Reading text =>
- Opening Delimiter -
EXPERT REACTION: Caesarean effects on brain development

Although an interesting study, I’m not sure of its significance and whether the findings are transferable to humans.

It looks specifically at brain and weight changes noticed after different delivery types in mice.

No matter how they are delivered, mice have seemingly programmed nerve cell death after delivery. The authors quote as many as 50 per cent of mice brain nerve cells die during the first postnatal week.

They have said that as far as they knew this phenomenon had never been previously reported (raising the possibility of an artefact rather than a true finding) and I’m not aware of a similar phenomenon occurring in the human, raising the question of relevance in other species.

Mice delivered by Caesarean section don’t exhibit the sudden decrease in brain cell death after delivery (unlike vaginally delivered mice) although this is transient and does return to normal. Additionally, those delivered by C-section have increased body weight at weaning.

The significance of these findings is uncertain, but the authors conclude (without any evidence that similar processes occur in humans) that these changes may indicate neonatal brain developmental changes that could explain the sleep and attention disturbances noted in human infants delivered by Caesarean section.

There is nothing to suggest at this stage that any of the findings described in this article may be transferable to the human population and no comment was made on whether the authors thought increased weight gain was a positive or negative finding.

Birth is a messy business.

At the time of birth the baby is exposed to acute hypoxia by being compressed into the birth canal. It is also exposed to all sorts of bacteria. Surely one would think the more gentle aseptic conditions of a caeasarian would be beneficial to the baby.

However since the work of Patricia Boxsa from McGill University in Canada we have known that there are differences in brain related outcomes particularly stress sensitivity and there are also other health related outcomes associated with C-section in animal systems.

In this study C-section leads to early failures to protect against an acute cell death process 3 hrs post birth in cell death across most brain regions examined. The authors have focused on the paraventricular nucleus (PVN) presumably because of its links to stress responsivity based on earlier studies.

Total cell number in the PVN is normal at weaning but there is a specific reduction in VP cells.  Strange therefore that VP production was not assessed in the C-sectioned animals. They are saying VP is neuroprotective but it fulfils many roles, a reduction in VP cell number may also diminish connectivity to the pituitary that may prove important in altered offspring behaviour in this model. A reduction in VP will also impair stress responsivity. Strange that both VP production and response to stress in weanlings was not assessed.
- Closing Delimiter -
Data =>
- Opening Delimiter -
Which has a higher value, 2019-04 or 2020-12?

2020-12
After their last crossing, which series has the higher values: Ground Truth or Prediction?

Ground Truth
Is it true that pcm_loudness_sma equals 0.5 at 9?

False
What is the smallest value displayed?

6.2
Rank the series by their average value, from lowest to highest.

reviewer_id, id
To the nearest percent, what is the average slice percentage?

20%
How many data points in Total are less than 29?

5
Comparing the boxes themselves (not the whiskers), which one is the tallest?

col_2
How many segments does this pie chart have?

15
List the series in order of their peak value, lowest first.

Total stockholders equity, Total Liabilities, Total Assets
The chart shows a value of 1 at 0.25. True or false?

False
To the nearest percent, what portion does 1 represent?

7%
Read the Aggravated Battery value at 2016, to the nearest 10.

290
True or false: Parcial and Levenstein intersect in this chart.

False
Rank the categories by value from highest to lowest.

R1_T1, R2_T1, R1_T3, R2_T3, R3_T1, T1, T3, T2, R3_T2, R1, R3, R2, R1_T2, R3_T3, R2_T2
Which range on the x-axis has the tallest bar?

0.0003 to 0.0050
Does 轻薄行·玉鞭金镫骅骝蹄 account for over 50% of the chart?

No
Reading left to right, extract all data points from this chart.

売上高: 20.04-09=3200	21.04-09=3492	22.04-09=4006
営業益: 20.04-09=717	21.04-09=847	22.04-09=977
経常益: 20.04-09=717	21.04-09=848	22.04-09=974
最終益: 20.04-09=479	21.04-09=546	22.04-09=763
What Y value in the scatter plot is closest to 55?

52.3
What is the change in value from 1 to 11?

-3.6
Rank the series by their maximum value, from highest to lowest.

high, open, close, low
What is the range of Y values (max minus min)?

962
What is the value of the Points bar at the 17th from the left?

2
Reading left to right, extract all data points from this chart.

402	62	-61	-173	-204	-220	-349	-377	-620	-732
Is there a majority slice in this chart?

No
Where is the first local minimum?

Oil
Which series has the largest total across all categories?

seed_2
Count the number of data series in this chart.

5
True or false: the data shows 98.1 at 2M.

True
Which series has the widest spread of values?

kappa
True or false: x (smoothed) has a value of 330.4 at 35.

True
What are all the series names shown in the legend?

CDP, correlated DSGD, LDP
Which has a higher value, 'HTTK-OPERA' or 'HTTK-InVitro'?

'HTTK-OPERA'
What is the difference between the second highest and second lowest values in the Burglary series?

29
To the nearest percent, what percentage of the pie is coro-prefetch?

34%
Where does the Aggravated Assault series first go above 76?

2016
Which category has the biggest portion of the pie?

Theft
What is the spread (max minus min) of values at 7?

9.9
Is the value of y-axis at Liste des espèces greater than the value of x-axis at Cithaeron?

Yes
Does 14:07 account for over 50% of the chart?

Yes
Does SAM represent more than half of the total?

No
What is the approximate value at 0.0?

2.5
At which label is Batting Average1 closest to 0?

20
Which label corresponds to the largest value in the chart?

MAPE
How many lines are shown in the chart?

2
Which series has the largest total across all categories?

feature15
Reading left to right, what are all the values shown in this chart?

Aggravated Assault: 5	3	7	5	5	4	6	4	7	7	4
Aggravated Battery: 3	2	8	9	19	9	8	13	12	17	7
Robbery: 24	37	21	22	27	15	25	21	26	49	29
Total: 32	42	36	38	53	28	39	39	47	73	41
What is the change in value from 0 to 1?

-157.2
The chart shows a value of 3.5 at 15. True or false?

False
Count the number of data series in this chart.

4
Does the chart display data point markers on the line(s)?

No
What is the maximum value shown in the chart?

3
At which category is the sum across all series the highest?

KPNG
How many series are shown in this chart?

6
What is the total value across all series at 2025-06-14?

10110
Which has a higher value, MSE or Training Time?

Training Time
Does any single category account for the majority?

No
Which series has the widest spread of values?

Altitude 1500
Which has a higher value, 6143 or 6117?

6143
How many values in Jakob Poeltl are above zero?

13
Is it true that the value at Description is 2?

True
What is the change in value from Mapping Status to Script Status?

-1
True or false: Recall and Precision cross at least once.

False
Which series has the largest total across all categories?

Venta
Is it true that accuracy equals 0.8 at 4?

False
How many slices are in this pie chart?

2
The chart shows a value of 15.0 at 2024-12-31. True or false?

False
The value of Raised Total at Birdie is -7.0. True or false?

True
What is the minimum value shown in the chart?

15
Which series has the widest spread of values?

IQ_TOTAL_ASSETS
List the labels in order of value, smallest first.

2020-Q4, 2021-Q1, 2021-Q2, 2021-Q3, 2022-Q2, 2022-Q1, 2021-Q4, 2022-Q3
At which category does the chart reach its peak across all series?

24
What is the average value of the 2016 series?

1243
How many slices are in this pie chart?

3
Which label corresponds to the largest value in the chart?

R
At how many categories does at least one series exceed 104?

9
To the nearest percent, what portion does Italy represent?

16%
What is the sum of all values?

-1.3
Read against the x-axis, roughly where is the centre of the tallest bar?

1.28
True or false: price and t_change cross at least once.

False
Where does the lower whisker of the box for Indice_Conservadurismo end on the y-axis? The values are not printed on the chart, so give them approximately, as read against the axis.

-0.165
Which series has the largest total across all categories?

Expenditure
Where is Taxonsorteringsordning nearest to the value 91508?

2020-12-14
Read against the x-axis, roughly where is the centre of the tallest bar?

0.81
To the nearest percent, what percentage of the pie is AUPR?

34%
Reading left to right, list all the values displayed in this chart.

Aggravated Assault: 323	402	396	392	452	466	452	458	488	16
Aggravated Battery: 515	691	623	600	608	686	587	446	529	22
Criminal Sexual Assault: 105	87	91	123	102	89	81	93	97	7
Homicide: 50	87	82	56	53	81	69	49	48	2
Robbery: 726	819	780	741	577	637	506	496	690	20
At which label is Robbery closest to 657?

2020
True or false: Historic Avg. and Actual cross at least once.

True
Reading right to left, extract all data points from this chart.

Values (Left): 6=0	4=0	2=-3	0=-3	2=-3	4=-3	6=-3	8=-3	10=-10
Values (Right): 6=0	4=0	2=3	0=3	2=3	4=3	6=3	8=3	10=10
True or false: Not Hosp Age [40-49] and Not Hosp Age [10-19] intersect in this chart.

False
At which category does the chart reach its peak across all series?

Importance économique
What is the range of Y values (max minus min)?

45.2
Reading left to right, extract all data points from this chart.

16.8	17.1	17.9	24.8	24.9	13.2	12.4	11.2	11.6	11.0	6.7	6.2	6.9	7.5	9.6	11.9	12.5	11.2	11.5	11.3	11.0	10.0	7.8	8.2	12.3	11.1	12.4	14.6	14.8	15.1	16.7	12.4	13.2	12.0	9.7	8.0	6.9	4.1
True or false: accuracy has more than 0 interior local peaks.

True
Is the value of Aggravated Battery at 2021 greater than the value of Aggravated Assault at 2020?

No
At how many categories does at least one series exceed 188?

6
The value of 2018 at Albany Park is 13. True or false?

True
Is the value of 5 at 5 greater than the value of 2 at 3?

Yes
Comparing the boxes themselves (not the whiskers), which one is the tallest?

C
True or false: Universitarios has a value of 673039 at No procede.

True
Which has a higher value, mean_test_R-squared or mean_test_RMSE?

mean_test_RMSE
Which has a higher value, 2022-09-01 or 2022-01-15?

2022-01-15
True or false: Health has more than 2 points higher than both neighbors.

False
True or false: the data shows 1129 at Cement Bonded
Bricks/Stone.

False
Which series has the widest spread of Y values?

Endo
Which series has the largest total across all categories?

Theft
- Closing Delimiter -
Action item => In the expert reaction to the Caesarean mouse study, turn the paragraph beginning "Total cell number in the PVN" into a short bulleted list that keeps its main points.

Result =>
- At weaning, total cell number in the PVN is normal, but VP cells are specifically reduced.
- The authors call VP neuroprotective, but it fulfills many roles.
- Fewer VP cells may diminish connectivity to the pituitary, which may prove important in altered offspring behavior in this model.
- A reduction in VP will also impair stress responsivity.
- Neither VP production nor the response to stress in weanlings was assessed in the C-sectioned animals.